▸ **The request**: Translate this sentence from the passage on rope-making below into Spanish: "Four-stranded line was usually considered to be more supple than three-stranded line."

▸ **Extract to read**:
········
I believe that four-stranded rope in hemp was traditionally made with a stationary heart (the traditional term), rove through a hole in the top on the ropewalk. Its primary purpose was to fill the void between the strands so that they would not collapse into the center and the rope would remain round. Four-stranded line was usually considered to be more supple than three-stranded line. As an archaeological example from Vasa, the hearts are usually just a few yarns (7 and 9 the most common), Z-spun and S-twisted into a loose cord that does not appear to be twisted as the rope is closed. I suspect in a model, where the line is under no real load, the heart will not matter, unless one wants to run the raw rope through a process of stretching and running over a pulley to compress it. The longer fibres in synthetic thread, as noted above, probably resist strand collapse perfectly well for a model.

In traditional terminology, a 12-inch rope is 12 inches in circumference, a little less than 4 inches in diameter. This would almost certainly be cable, as it is nearly impossible to make a normal hawser- or shroud-laid rope of this size that will balance. As a result, it would have a left-hand (or S) lay if made from Z-spun yarns.
········
▸ **Information supplied**:

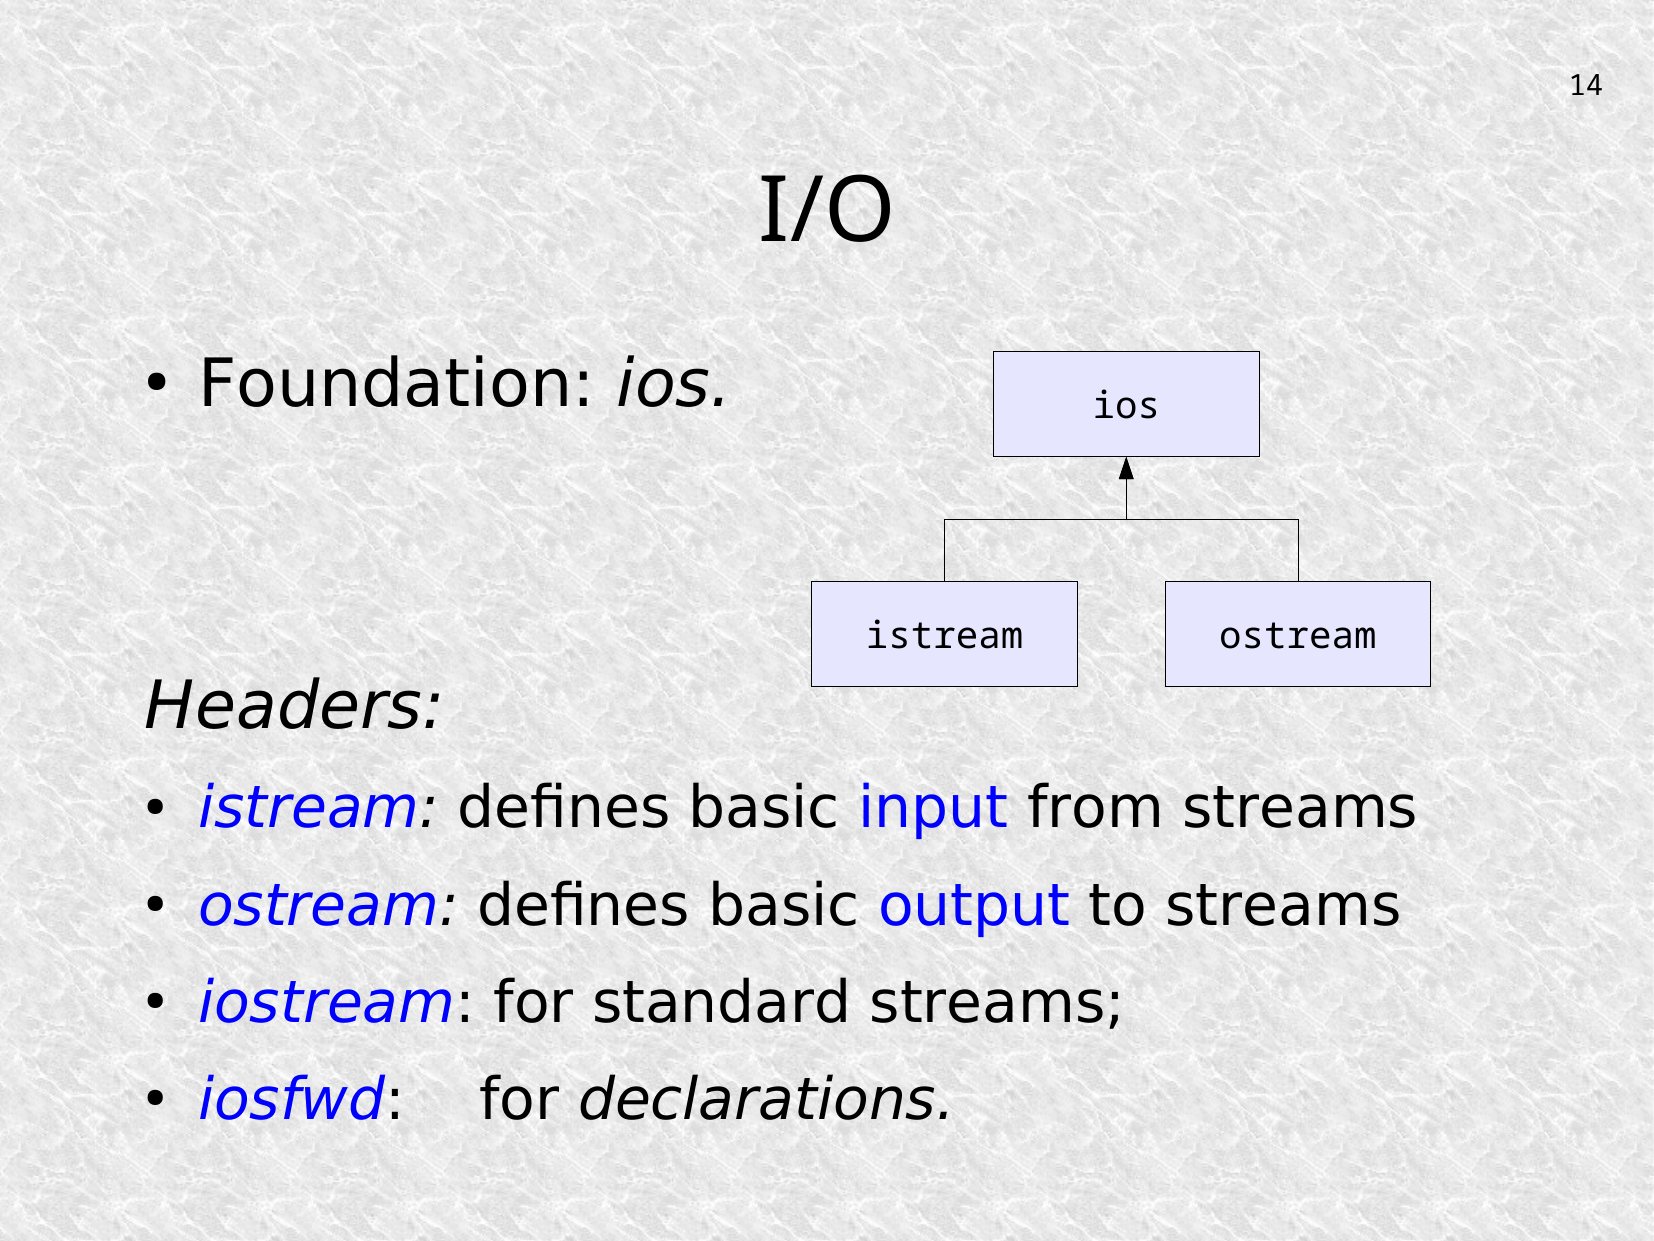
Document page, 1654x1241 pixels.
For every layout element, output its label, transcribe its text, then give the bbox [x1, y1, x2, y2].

list Foundation: ios. Headers: istream: defines basic input from streams ostream: defines basic output to streams iostream: for standard streams; iosfwd: for declarations. [127, 344, 1540, 1227]
picture [0, 0, 1654, 1241]
text_box istream [811, 581, 1078, 687]
title I/O [121, 102, 1534, 311]
text_box ios [993, 351, 1260, 457]
text_box ostream [1165, 581, 1431, 687]
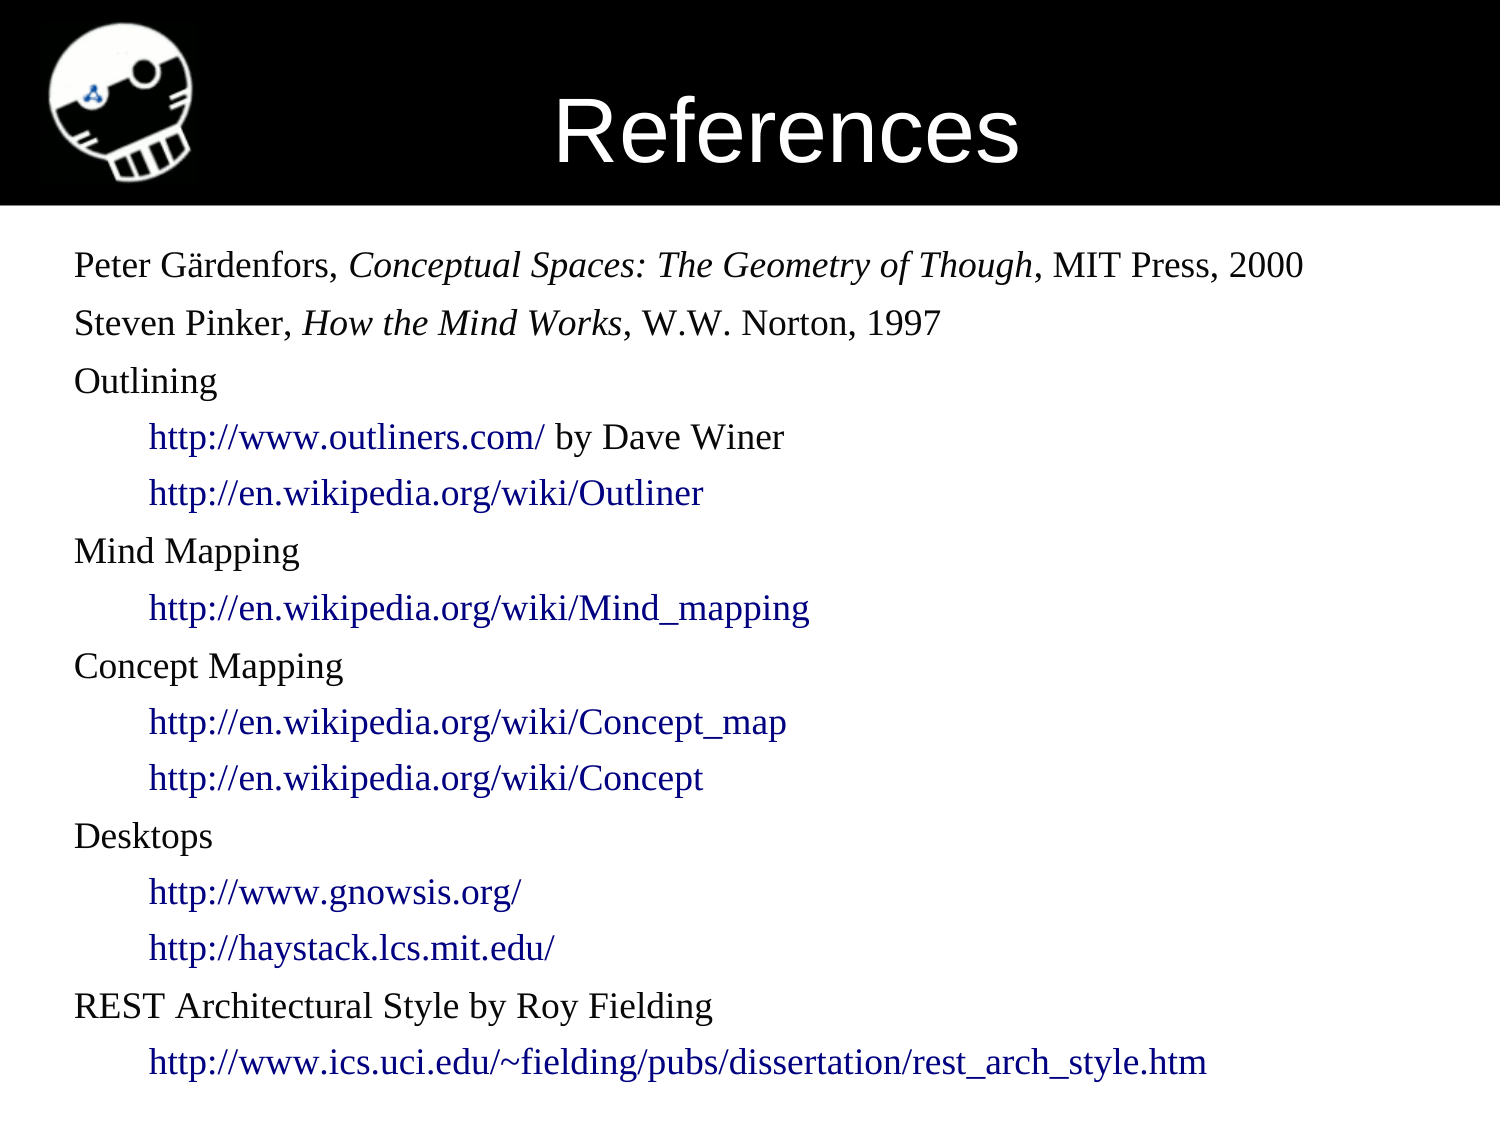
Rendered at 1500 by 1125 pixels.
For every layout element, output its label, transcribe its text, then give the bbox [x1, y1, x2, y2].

picture [0, 0, 1500, 1125]
list Peter Gärdenfors, Conceptual Spaces: The Geometry of Though, MIT Press, 2000 Steven Pinker, How the Mind Works, W.W. Norton, 1997 Outlining http://www.outliners.com/ by Dave Winer http://en.wikipedia.org/wiki/Outliner Mind Mapping http://en.wikipedia.org/wiki/Mind_mapping Concept Mapping http://en.wikipedia.org/wiki/Concept_map http://en.wikipedia.org/wiki/Concept Desktops http://www.gnowsis.org/ http://haystack.lcs.mit.edu/ REST Architectural Style by Roy Fielding http://www.ics.uci.edu/~fielding/pubs/dissertation/rest_arch_style.htm [59, 236, 1477, 1125]
title References [150, 37, 1426, 225]
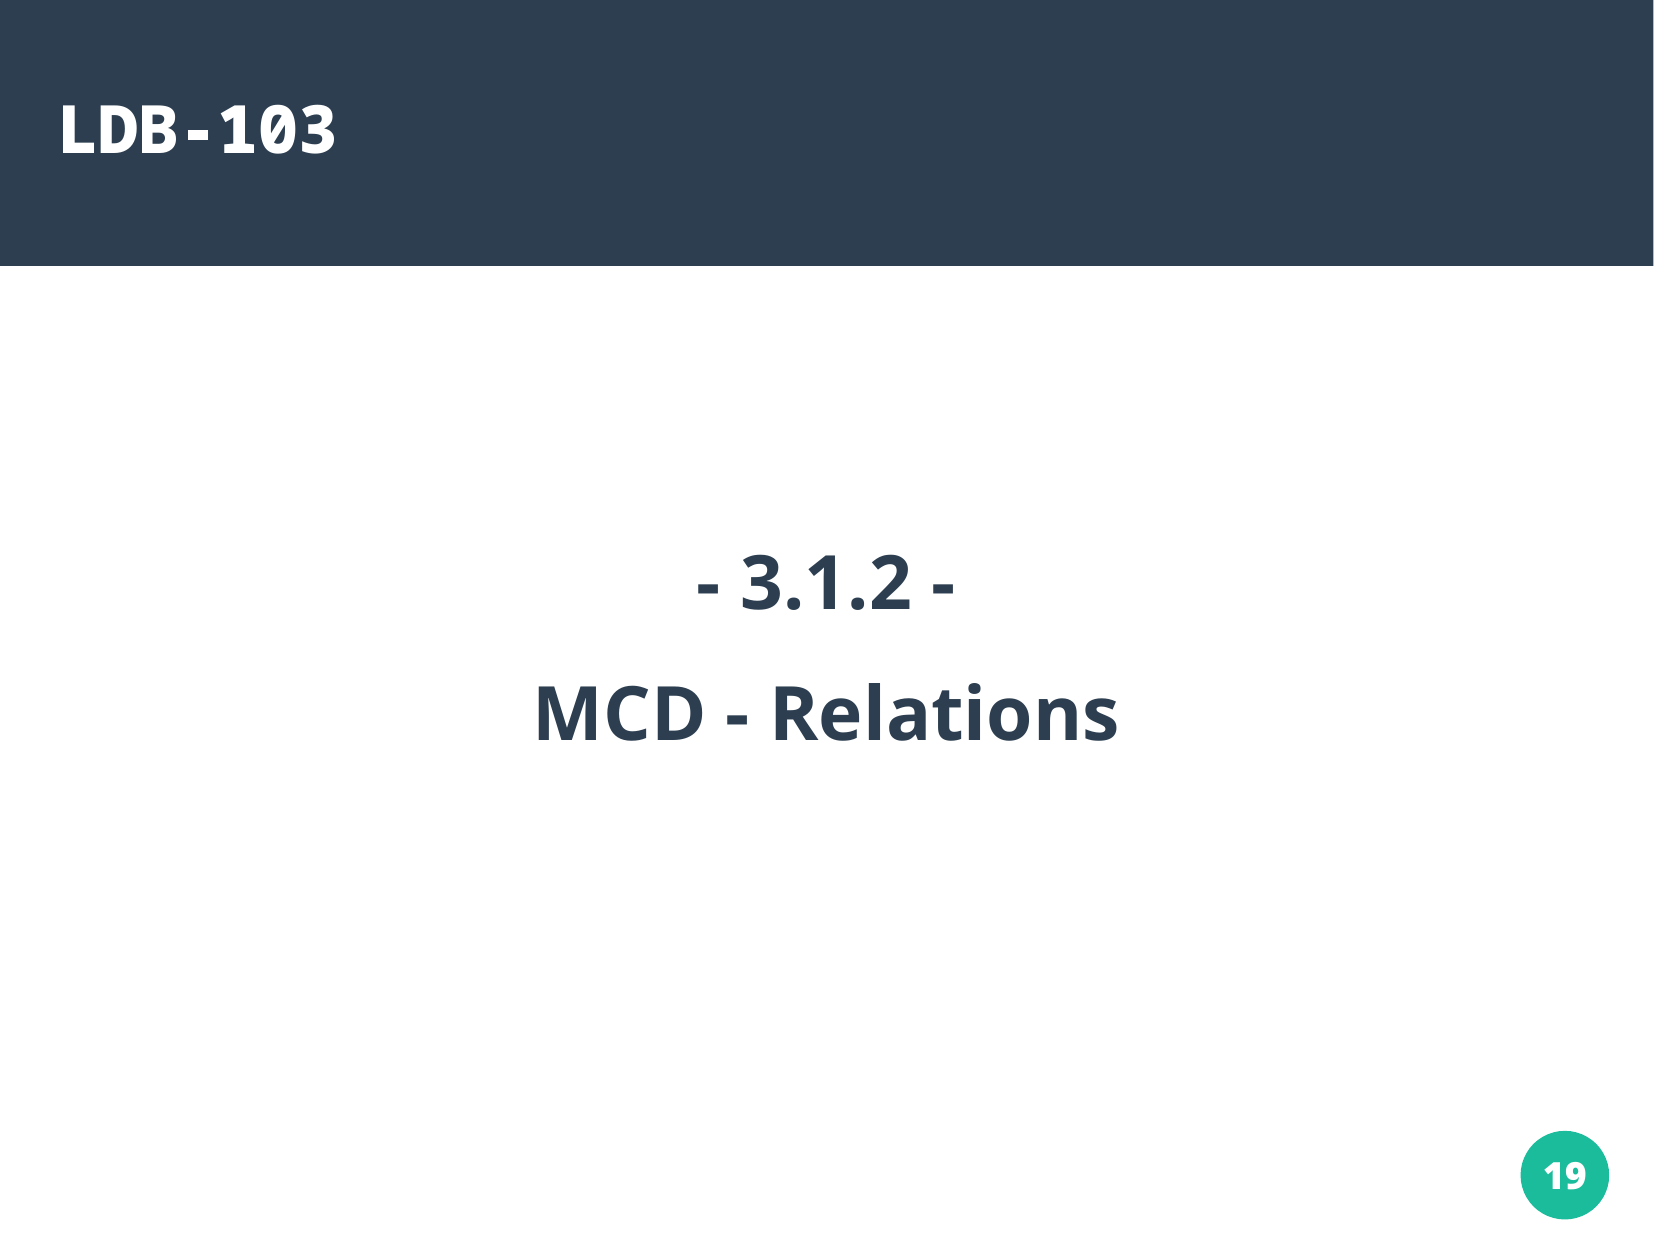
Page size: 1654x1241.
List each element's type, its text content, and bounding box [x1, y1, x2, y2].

list - 3.1.2 - MCD - Relations [0, 265, 1653, 1181]
title LDB-103 [58, 49, 1595, 207]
········
▸ **Solution for this problem**: Por lo general, se consideraba que el cabo de cuatro cordones era más flexible que el de tres cordones.